• Request a
Reproduce, from the listing below, the lines between the one holding "genus: Amblystegium" and the one holding "class: Agaricomycetes", both of those lines included.

• Source extract
By Thom Wright Apr 2021
A new painting in my “In Balance with Nature” series has taken my attention these past 8 days, and all because of a unique set of circumstances that inspired this work. First, last month I ordered from Nova Color Paints, 3 pints of acrylic paint in newly available colors: Arylide Yellow (transparent cool yellow, even lighter than Hansa Yellow Light), Raw Titanium White (opaque, slightly light reddish grey), and Indanthrone Blue (dark-dark steel blue, partly transparent). Then my daughter brought home an old, large, for-free painting from her friend (36” x 48”), which had a gyclee landscape painting-photo on cheap, thin canvas, and mounted on a thin fiber-board. There also was a big 6” width black frame (48” x 60”), with a nicely carved, scalloped wood trim, and with dark gold flecks in the black paint in random spots. Do I want to invest my time in this, I thought? But, these are the circumstances of my latest painting.
That’s a big painting to do, I thought, and I don’t want to paint on a cheap, giclee canvas, so I gessoed that out and flipped the fiber-board over to glue on a nice piece of new, heavy cotton-duc canvas, 48” x 36”. However, by gluing the raw canvas onto the fiber board, it then dried and shrank in the long dimension by ½” at each end. But this tightening also compensated for the slight, negative bow in the large fiber-board caused by the glicee canvas on the opposite side. So, I cut two more ½” x 36” strips of canvas and glued those on those 2 open edges. Finally, after 2 days of work already, the canvas was flat and I was ready to start painting.
During all this work on the canvas, I was also thinking about that big, black frame, and what the painting composition should be about. I am not used to beginning a painting with a black frame in mind. I wanted to continue in my abstract, painting series, but needed a new, vertical, format and composition (48” ht x 36” wd). I changed the hanging wire on the back of the frame from a horizontal to a vertical orientation. Then I decided on a large, yellow rectangle at the bottom, and multiple horizontal bands of blues, whites and other colors at the upper area. Somewhere in there would also be black to go with the frame.

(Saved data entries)
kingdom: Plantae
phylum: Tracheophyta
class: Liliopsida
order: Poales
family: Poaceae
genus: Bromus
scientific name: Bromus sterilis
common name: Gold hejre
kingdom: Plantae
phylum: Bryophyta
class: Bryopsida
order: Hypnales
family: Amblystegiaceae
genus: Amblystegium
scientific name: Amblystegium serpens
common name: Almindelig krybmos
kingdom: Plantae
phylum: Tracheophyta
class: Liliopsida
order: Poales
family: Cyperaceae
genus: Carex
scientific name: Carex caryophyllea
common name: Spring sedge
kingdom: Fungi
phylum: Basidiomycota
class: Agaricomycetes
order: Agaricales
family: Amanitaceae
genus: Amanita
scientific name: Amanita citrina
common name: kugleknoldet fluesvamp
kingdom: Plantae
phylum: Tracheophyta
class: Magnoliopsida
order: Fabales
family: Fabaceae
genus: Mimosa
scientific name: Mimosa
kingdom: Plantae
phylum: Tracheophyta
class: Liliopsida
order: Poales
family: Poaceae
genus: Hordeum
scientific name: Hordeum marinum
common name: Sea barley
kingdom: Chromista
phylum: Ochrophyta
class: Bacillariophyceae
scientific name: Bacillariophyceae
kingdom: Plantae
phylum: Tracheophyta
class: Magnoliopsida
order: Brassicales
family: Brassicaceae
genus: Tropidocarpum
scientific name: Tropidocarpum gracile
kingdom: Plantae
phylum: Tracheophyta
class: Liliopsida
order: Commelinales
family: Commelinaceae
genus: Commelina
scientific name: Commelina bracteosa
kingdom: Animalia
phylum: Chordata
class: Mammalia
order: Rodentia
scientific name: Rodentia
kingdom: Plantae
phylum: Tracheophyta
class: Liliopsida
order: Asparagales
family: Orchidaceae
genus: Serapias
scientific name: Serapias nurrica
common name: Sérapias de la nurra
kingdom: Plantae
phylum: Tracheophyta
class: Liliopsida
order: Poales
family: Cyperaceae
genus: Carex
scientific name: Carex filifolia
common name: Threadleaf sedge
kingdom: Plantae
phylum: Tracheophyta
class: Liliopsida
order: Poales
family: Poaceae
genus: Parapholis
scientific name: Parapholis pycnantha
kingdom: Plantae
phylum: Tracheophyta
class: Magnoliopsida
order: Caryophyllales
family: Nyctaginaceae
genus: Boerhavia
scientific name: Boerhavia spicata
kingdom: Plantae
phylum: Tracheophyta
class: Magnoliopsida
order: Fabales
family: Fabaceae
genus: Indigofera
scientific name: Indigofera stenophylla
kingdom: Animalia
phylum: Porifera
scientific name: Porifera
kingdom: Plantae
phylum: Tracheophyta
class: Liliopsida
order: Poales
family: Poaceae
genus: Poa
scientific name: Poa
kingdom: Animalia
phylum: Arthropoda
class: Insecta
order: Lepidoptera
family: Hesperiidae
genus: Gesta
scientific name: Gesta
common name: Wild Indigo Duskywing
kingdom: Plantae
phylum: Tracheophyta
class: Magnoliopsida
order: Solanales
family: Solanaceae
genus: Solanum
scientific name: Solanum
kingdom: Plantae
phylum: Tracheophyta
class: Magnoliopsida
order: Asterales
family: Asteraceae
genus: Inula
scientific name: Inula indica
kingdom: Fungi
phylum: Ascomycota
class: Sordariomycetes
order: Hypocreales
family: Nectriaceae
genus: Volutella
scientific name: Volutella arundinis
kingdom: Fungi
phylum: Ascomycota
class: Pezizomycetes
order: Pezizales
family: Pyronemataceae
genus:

• Request b
In the painting article, how many pints of acrylic paint were ordered from Nova Color Paints?

• Final answer a
genus: Amblystegium
scientific name: Amblystegium serpens
common name: Almindelig krybmos
kingdom: Plantae
phylum: Tracheophyta
class: Liliopsida
order: Poales
family: Cyperaceae
genus: Carex
scientific name: Carex caryophyllea
common name: Spring sedge
kingdom: Fungi
phylum: Basidiomycota
class: Agaricomycetes

• Final answer b
Three pints.